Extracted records
————————

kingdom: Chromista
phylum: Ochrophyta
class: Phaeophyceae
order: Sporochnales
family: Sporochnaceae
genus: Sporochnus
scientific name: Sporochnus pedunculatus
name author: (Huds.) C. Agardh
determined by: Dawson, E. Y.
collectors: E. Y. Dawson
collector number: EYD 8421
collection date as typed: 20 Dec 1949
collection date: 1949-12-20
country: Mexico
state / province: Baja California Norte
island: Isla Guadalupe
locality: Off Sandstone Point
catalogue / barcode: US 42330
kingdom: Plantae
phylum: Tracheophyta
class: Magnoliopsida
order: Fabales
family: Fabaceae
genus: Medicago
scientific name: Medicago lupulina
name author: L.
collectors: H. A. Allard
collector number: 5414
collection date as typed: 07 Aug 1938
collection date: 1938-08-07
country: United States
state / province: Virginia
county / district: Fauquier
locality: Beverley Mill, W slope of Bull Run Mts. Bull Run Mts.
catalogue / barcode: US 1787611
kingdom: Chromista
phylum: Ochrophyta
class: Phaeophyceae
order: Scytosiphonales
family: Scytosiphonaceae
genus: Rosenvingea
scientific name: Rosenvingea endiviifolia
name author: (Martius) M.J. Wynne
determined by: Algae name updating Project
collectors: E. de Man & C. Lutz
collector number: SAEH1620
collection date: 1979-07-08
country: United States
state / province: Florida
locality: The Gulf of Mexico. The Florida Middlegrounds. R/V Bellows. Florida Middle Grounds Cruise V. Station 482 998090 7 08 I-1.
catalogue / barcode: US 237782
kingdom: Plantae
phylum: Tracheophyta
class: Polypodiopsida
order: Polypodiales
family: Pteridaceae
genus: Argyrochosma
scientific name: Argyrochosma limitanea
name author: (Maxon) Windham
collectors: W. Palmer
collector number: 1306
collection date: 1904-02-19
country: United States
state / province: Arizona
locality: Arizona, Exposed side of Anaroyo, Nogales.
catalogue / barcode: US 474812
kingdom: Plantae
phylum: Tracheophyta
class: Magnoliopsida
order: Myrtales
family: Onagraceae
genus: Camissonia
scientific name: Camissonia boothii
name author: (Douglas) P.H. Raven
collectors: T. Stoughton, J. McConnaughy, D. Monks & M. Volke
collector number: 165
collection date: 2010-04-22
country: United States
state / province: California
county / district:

————————

- Stated task: Return the stretch of the items above from the line containing "genus: Argyrochosma" through the end of the items, character for character and with nothing else.

- Completed task:
genus: Argyrochosma
scientific name: Argyrochosma limitanea
name author: (Maxon) Windham
collectors: W. Palmer
collector number: 1306
collection date: 1904-02-19
country: United States
state / province: Arizona
locality: Arizona, Exposed side of Anaroyo, Nogales.
catalogue / barcode: US 474812
kingdom: Plantae
phylum: Tracheophyta
class: Magnoliopsida
order: Myrtales
family: Onagraceae
genus: Camissonia
scientific name: Camissonia boothii
name author: (Douglas) P.H. Raven
collectors: T. Stoughton, J. McConnaughy, D. Monks & M. Volke
collector number: 165
collection date: 2010-04-22
country: United States
state / province: California
county / district:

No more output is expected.